In vivo bone formation of 2D hetero-nanomaterials incorporated 3D stem cell spheroids. a) Schematic demonstration of stem cell spheroids implantation to the bone injury sites with stem cell supply and osteogenesis induction. The photographs of initial implantation and rat defect sites after 4 weeks for b) stem cell spheroids and c) spheroids incorporated with sdCNTgBP 2D hetero-nanostructures. The analysis of d) BV/TV ratio, e) bone mineral density (BMD), and f) new bone area in rat calvarial defects with varied treatment. g) Micro-CT reconstruction images of the rat empty control calvarial defect and the defects implanted with spheroids and spheroids incorporated with sdCNTgBP 2D hetero-nanostructures at 4 weeks post-surgery. h) Immunohistology analysis of bone defects with H & E staining. i) Immunohistochemical staining of DAPI, ALP, and CD31 markers in the rat bone defect sites. Arrows indicate the sites with intensively expressed ALP and CD31. (*: p < 0.05).

Fig. 4

Osteo-immunomodulation. a) Fabrication of sdCNTgBP-DEX 2D hetero-nanostructures. b) DEX release kinetics from the 2D hetero-nanostructures. c) ALP activities in varied types of stem cell spheroids. d) Immunofluorescence staining of Runx2 osteogenic marker and F-actin in varied types of stem cell spheroids.
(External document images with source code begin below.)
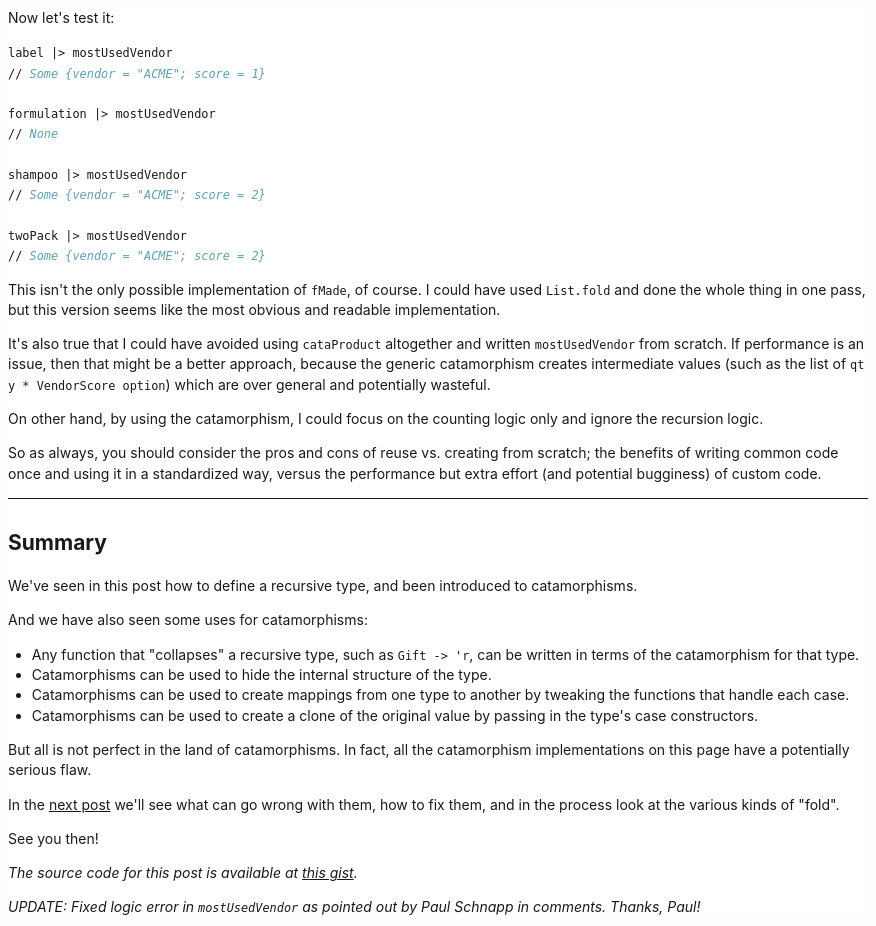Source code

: Now let's test it:

```fsharp
label |> mostUsedVendor    
// Some {vendor = "ACME"; score = 1}

formulation |> mostUsedVendor  
// None

shampoo |> mostUsedVendor  
// Some {vendor = "ACME"; score = 2}

twoPack |> mostUsedVendor  
// Some {vendor = "ACME"; score = 2}
```

  
This isn't the only possible implementation of `fMade`, of course. I could have used `List.fold` and done the whole thing in one pass,
but this version seems like the most obvious and readable implementation.

It's also true that I could have avoided using `cataProduct` altogether and written `mostUsedVendor` from scratch. If performance is an issue,
then that might be a better approach, because the generic catamorphism creates intermediate values (such as the list of `qty * VendorScore option`)
which are over general and potentially wasteful.

On other hand, by using the catamorphism, I could focus on the counting logic only and ignore the recursion logic.

So as always, you should consider the pros and cons of reuse vs. creating from scratch; the benefits of writing common code once and using it in a standardized way, versus
the performance but extra effort (and potential bugginess) of custom code.
    
<hr>
    
## Summary 

We've seen in this post how to define a recursive type, and been introduced to catamorphisms.

And we have also seen some uses for catamorphisms:

* Any function that "collapses" a recursive type, such as `Gift -> 'r`, can be written in terms of the catamorphism for that type.
* Catamorphisms can be used to hide the internal structure of the type.
* Catamorphisms can be used to create mappings from one type to another by tweaking the functions that handle each case.
* Catamorphisms can be used to create a clone of the original value by passing in the type's case constructors.

But all is not perfect in the land of catamorphisms. In fact, all the catamorphism implementations on this page have a potentially serious flaw.

In the [next post](../posts/recursive-types-and-folds-2.md)
we'll see what can go wrong with them, how to fix them, and in the process look at the various kinds of "fold".

See you then!

*The source code for this post is available at [this gist](https://gist.github.com/swlaschin/dc2b3fcdca319ca8be60).*

*UPDATE: Fixed logic error in `mostUsedVendor` as pointed out by Paul Schnapp in comments. Thanks, Paul!*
Relative mRNA expression of e) OPN, f) BMP-2, g) Runx2, and h) OSX osteogenic marker genes. i) Schematic illustration of enhanced osteo-induction of stem cell spheroids by a synergistic effect of 2D hetero-nanostructures and DEX through elevating osteogenic gene expressions. j) Calcium minerals deposition in these spheroids incorporated with varied 2D materials. k) Attraction of calcium and phosphate ions on 2D carbon nanotube materials to form minerals. l) Macrophage phenotypic polarization by DEX stimulation. m) Flow cytometry analysis for the phenotypes of macrophages stained with CD68 and CD206 antibodies after co-culturing with the releasing medium from spheroids. n) Confocal microscopy images of macrophages stained with a pan-macrophage marker (CD68), M2 phenotypic marker antibodies (CD206), and DAPI with o) enlarged view of marker expression in single macrophages. (*: p < 0.05).

Fig. 5

In Vivo Osteo-immunomodulation and bone repair. a) Immunohistological staining of CD68 and CD206 markers expressions in rat empty calvarial defect and defects implanted with spheroids at two weeks post-surgery. b) Schematic demonstration of in vivo osteo-immunomodulation to help macrophage shift to pro-healing M2 phenotype. The c) micro-CT images, d) bone mineral density (BMD), and e) BV/TV ratio of the rat empty control calvarial defect and the defects implanted with spheroids incorporated with sdCNTgBP or sdCNTgBP-DEX 2D hetero-nanostructures at 8 weeks post-surgery. Immunohistological images of bone slices after being stained with f) H & E, g) Masson’s trichrome, and h) toluidine blue staining. (*: p < 0.05).

Fig. 6

In vivo neovascularization and osteogenesis. a) Schematic demonstration of in vivo neovascularization and osteogenesis in bone defects implanted with osteogenic spheroids incorporated with DEX-loaded 2D hetero-nanostructures. The in vivo expressions of b) OPN, c) BMP-2, d) Runx2, and e) OSX osteogenic markers. f) Immunohistochemical staining of osteogenic ALP and neovascular CD31 markers in the rat bone defect sites with g) enlarged view of the marker expression in the defect area. (*: p < 0.05).